I am sure Spyder, Anebel, CJ8Sky or Koomy will beable to give you great advice.


----------



## Ahsisi (Apr 13, 2009)

Make sure that when you are asking for the left lead canter you aren't dropping your left shoulder to the inside. Stretch up tall through that inside shoulder, push his haunches to the left and then ask.


----------



## SilentBravery09 (May 22, 2009)

I had a horse that was very diffcult to get to pick up the left lead.
Once you rule out any poteinal vet problems and have talked to your trainer there were a couple excersices that I would do with my old gelding.

The first I was always working on bending and flexing him, and working on shoulder fore and haunches out.

And once he got the hang of that and was lose and supple we'd get him to do a shoulder in and ask for it then. It usually worked.

And circles circles circles. They were my best friend... and they worked to loosen him up.

The one work out that worked the best is Id get him on the rail, do an turn on the haunces, ask for a canter for 4 strides, stop, another turn on the haunches canter for four strides and so fourth.

If you can keep your horse in control and in good form it works really well, the horse starts to memorize what lead he is supposed to pick up in which direction.


----------



## ivorygold1195 (May 27, 2009)

it is really a common problam. when ur picking up the canter do it in a coner so that hes bending and turn his head stightly to the inside and lean your self just the slightest bit to the inside.


----------



## FlitterBug (May 28, 2009)

### Requirements
A: In the forum thread on getting a horse to pick up the left lead canter, how many strides does SilentBravery09 have the horse canter between turns on the haunches?
B: Transcribe the forum thread from "The one work" up to and including "bit to the inside.".

### Material provided
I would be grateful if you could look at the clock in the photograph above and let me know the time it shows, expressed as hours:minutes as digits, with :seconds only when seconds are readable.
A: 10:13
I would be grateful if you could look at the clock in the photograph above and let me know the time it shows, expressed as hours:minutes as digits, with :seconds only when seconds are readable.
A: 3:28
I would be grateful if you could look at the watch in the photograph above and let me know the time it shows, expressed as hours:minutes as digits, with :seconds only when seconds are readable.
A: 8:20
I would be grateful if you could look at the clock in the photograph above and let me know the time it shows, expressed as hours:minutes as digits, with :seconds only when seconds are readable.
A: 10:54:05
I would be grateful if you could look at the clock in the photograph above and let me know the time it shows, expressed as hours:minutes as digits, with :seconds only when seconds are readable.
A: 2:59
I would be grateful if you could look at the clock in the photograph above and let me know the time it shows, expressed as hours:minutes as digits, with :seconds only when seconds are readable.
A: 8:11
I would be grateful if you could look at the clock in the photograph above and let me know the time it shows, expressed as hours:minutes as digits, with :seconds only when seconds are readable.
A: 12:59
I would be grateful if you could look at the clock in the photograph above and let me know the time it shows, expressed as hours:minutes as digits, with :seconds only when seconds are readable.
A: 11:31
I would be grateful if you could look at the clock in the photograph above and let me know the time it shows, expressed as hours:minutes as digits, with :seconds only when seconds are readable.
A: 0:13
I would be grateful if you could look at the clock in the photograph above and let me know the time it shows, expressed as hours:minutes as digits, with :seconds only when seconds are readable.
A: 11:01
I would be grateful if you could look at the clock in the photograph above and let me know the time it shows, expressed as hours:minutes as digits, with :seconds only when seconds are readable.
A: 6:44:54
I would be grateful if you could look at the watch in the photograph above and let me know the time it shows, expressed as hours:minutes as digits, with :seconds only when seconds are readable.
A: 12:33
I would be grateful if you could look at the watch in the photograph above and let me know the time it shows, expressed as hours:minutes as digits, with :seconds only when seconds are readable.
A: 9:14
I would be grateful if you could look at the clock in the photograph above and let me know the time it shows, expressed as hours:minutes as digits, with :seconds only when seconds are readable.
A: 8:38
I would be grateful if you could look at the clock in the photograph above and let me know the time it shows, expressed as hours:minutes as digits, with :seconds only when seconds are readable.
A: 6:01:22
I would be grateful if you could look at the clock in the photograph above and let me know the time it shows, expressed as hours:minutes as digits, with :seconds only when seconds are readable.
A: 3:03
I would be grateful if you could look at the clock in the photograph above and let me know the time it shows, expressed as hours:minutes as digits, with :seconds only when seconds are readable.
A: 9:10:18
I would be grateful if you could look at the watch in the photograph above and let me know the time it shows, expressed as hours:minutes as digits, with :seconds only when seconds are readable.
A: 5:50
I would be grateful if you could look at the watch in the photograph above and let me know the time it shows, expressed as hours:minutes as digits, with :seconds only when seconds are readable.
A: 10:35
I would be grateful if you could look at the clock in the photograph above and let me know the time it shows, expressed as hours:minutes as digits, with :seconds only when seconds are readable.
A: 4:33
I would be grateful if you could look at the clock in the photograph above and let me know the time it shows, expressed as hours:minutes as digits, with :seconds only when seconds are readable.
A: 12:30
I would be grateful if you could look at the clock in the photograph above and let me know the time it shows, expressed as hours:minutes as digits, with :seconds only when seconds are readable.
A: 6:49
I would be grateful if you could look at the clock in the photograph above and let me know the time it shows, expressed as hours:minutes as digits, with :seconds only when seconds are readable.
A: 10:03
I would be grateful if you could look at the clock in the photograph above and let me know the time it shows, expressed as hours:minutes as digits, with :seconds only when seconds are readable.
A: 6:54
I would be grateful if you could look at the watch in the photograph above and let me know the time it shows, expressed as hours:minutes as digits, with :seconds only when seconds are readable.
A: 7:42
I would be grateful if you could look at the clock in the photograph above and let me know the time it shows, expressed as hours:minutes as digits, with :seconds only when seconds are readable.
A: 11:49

### Solutions below
A: Four strides.

B:
The one work out that worked the best is Id get him on the rail, do an turn on the haunces, ask for a canter for 4 strides, stop, another turn on the haunches canter for four strides and so fourth.

If you can keep your horse in control and in good form it works really well, the horse starts to memorize what lead he is supposed to pick up in which direction.


----------



## ivorygold1195 (May 27, 2009)

it is really a common problam. when ur picking up the canter do it in a coner so that hes bending and turn his head stightly to the inside and lean your self just the slightest bit to the inside.